Pembocor Identitas Anak Terjerat Hukum Bisa Dipidana
Utama

Pembocor Identitas Anak Terjerat Hukum Bisa Dipidana

Ancamannya maksimal lima tahun penjara.

Oleh:
Ali Salmande
Bacaan 2 Menit
Rapat paripurna DPR setujui RUU Sistem Peradilan Pidana Anak, Foto: Sgp
Rapat paripurna DPR setujui RUU Sistem Peradilan Pidana Anak, Foto: Sgp

RUU Sistem Peradilan Pidana Anak akhirnya disetujui di rapat paripurna DPR. Ketua Panja RUU ini Aziz Syamsuddin menjelaskan beberapa isu krusial dalam RUU yang tinggal menunggu tanda tangan presiden ini. Salah satunya adalah kewajiban untuk tidak mempublikasikan identitas anak yang bermasalah secara hukum. Bila ini dilanggar maka sanksi pidana siap menunggu si ‘pembocor’.

“Isu krusial keenam adalah kewajiban untuk tidak mempublikasikan perkara anak,” ujarnya ketika menyampaikan laporan di ruang rapat paripurna DPR, Selasa (3/7).

Bila merujuk ke RUU ini, sebenarnya larangan bukan untuk mempublikasikan perkara anak, melainkan identitas anak yang bermasalah secara hukum. Pasal 19 ayat (1) berbunyi ‘Identitas anak, anak korban, dan/atau anak saksi wajib dirahasiakan dalam pemberitaan di media cetak ataupun elektronik’.

Sedangkan, Pasal 19 ayat (2)  memperjelas bahwa ‘Identitas sebagaimana dimaksud pada ayat (1) meliputi nama Anak, nama Anak Korban, nama Anak Saksi, nama orang tua, alamat, wajah, dan hal lain yang dapat mengungkapkan jati diri Anak, Anak Korban, dan/atau Anak Saksi’.

Bila kewajiban merahasiakan identitas ini dilanggar maka bersiaplah menghadapi sanksi pidana. Sanksinya pun tak main-main. Pasal 97 menyatakan ‘Setiap orang yang melanggar kewajiban sebagaimana dimaksud dalam Pasal 19 ayat (1) dipidana dengan pidana penjara paling lama 5 (lima) tahun dan denda paling banyak Rp 500.000.000,00 (lima ratus juta rupiah).’

Ditemui usai rapat paripurna, Menteri Pemberdayaan Perempuan dan Perlindungan Anak Linda Amalia Sari Gumelar menilai larangan untuk memberikan labelisasi terhadap anak-anak yang bermasalah secara hukum bukan aturan yang baru. “Itu sudah diatur dalam UU Perlindungan Anak,” ujarnya.

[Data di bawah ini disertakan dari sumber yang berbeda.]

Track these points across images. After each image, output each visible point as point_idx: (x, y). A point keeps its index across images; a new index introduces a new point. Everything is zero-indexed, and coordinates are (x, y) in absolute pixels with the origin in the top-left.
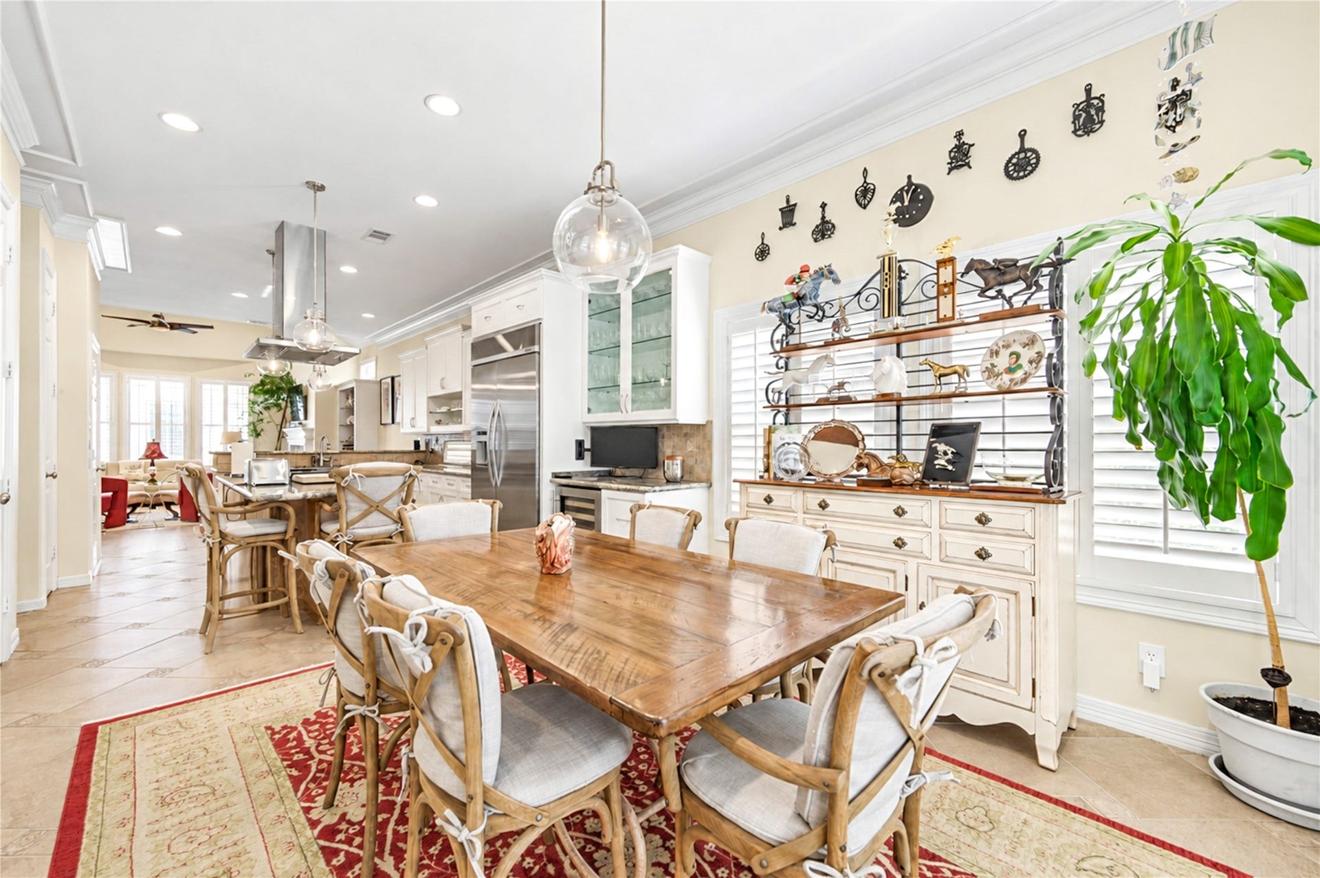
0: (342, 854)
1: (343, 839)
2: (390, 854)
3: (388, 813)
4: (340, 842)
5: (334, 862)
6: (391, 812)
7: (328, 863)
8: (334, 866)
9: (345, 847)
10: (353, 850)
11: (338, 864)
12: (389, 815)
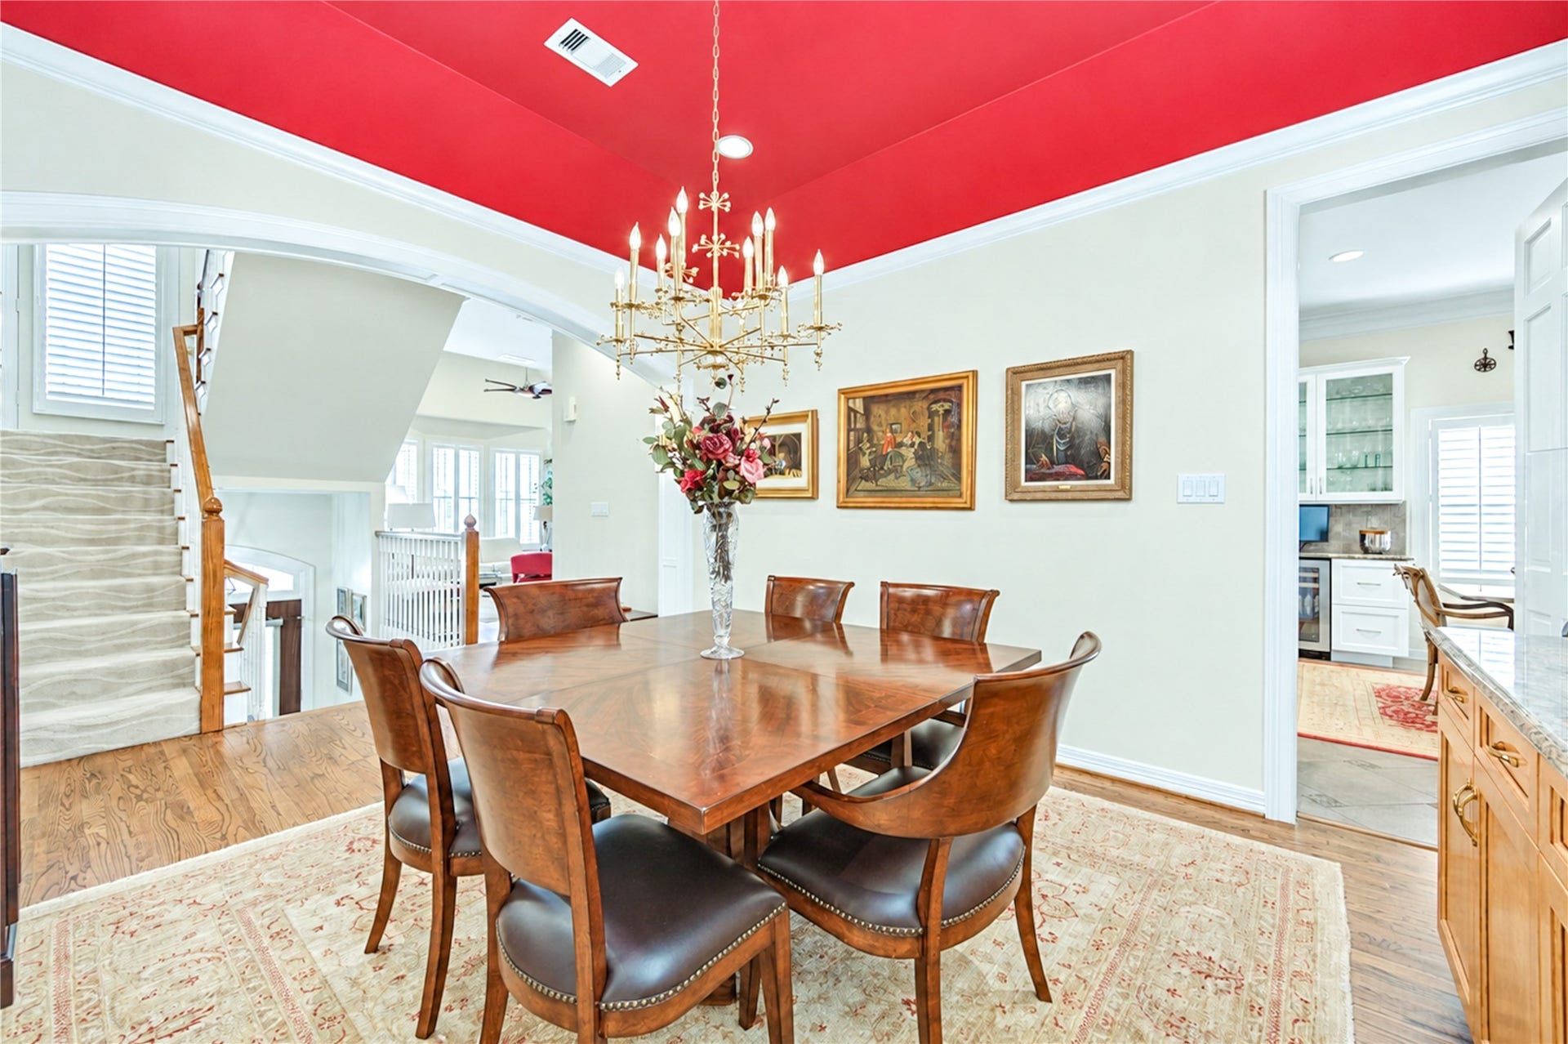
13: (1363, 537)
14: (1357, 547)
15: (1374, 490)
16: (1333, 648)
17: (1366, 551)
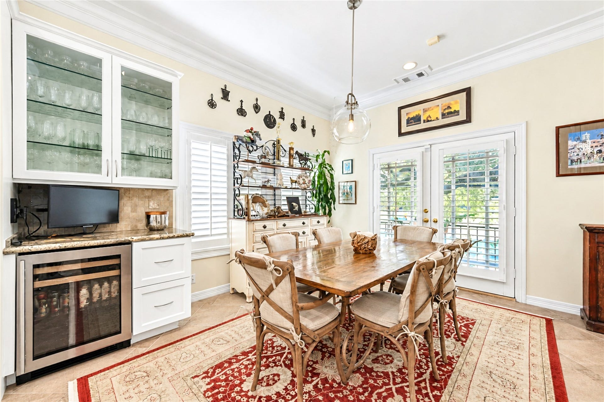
0: (434, 393)
1: (427, 398)
2: (422, 377)
3: (404, 388)
4: (430, 399)
5: (439, 394)
6: (402, 387)
7: (441, 396)
8: (440, 393)
9: (431, 395)
10: (429, 390)
11: (438, 392)
12: (404, 387)
16: (133, 334)
17: (151, 229)
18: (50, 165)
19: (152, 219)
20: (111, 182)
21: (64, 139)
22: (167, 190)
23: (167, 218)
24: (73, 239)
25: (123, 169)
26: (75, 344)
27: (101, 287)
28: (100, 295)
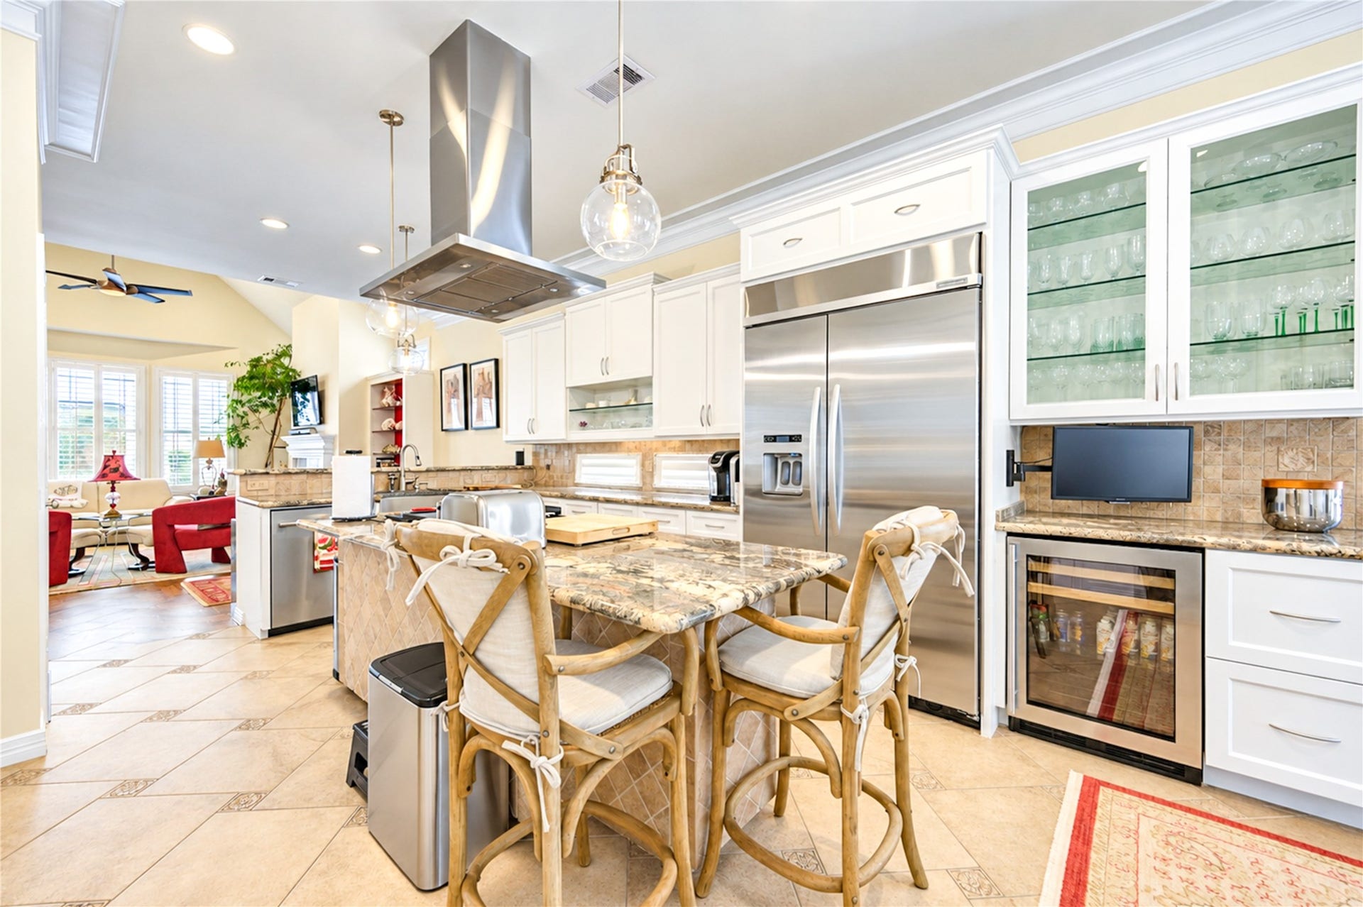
13: (1269, 493)
14: (1254, 513)
15: (1298, 386)
16: (1208, 762)
17: (1279, 526)
18: (1064, 392)
19: (1284, 500)
20: (1164, 413)
21: (1080, 343)
22: (1348, 418)
23: (1338, 501)
24: (1089, 523)
25: (1195, 377)
26: (1096, 716)
27: (1139, 629)
28: (1138, 644)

Pasal 64 UUNo. 23 Tahun 2002 tentang Perlindungan Anak memang memberi perlindungan kepada anak yang berhadapan dengan hukum dan korban anak dari pemberitaan identitas melalui media massa dan untuk menghindari labelisasi. Namun, berdasarkan penelusuran hukumonline, dalam UU No. 23 Tahun 2003 tentang Perlindungan Anak itu tak mencantumkan sanksi pidana yang tegas sebagaimana yang tercantum dalam RUU Sistem Peradilan Pidana Anak ini.

Sebelumnya, Anggota Panja RUU SPPA,Bukhori Yusuf menjelaskan, bilaidentitas anak yang bermasalah secara hukum dibuka kepada publik dikhawatirkan mempengaruhi psikologis anak tersebut. “Bila dibuka ke publik, kehidupannya akan menjadi gelap,” jelasnya.

Bukhori menjelaskan sanksi pidana dan denda diberikan kepada pembocor identitas anak karena selama ini masih saja ada anak yang bermasalah secara hukum tetap terbuka identitasnya. “Selama ini masih terbuka. Tak ada perbedaan sama sekali,” jelasnya.

Meski begitu, Bukhori menilai sanksi pidana ini tak ada kaitannya dengan pers. Ia berpendapat sanksi pidana dan denda diberikan kepada penegak hukum yang membocorkan identitas anak yang bermasalah secara hukum. “Tak ada kaitannya dengan media, yang membocorkan itu kan biasanya petugas,” pungkasnya.